** EXERCISE INPUTS follows **

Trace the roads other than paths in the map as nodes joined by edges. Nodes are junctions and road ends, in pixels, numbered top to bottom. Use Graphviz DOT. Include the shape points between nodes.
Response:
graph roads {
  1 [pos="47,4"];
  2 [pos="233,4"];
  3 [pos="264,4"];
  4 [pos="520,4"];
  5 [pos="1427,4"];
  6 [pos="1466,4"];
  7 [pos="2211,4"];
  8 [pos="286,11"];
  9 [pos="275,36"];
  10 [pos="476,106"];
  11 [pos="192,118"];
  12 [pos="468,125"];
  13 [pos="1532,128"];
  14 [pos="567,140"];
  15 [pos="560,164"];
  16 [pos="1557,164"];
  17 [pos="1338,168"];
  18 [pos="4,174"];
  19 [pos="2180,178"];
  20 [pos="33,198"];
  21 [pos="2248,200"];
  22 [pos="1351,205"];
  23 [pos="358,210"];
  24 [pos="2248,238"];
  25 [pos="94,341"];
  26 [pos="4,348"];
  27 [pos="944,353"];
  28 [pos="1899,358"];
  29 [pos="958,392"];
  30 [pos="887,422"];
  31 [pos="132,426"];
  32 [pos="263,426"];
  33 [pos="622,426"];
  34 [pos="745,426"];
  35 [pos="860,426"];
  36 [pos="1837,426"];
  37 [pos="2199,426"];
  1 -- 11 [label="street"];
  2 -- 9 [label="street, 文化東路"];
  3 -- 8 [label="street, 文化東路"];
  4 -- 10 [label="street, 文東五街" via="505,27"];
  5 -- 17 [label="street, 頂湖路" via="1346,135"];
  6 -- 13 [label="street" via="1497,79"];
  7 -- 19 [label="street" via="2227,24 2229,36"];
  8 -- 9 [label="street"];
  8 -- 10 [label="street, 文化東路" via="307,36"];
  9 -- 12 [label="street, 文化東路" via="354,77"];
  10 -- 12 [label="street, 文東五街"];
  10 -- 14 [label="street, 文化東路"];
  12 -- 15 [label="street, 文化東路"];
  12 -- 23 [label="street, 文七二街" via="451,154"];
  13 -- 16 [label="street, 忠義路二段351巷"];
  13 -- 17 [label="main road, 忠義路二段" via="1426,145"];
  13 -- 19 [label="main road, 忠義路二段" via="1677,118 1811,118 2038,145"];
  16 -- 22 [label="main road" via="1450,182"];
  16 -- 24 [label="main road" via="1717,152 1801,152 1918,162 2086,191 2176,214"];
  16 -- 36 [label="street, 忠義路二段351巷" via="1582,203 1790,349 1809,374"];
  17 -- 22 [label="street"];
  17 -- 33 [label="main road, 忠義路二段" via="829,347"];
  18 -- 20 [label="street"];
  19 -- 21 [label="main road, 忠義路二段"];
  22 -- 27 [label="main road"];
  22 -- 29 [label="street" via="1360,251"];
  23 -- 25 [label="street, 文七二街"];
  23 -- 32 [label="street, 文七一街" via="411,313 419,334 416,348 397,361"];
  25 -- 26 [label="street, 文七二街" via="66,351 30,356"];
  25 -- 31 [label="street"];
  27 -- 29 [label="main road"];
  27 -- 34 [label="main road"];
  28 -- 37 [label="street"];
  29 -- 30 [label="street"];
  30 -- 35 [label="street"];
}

** End of EXERCISE INPUTS **

**ABOUT THIS TASK:** Tally the lines above that include "文化東路", and reply with only the tally.

**RESPONSE FOR THIS EXERCISE:** 6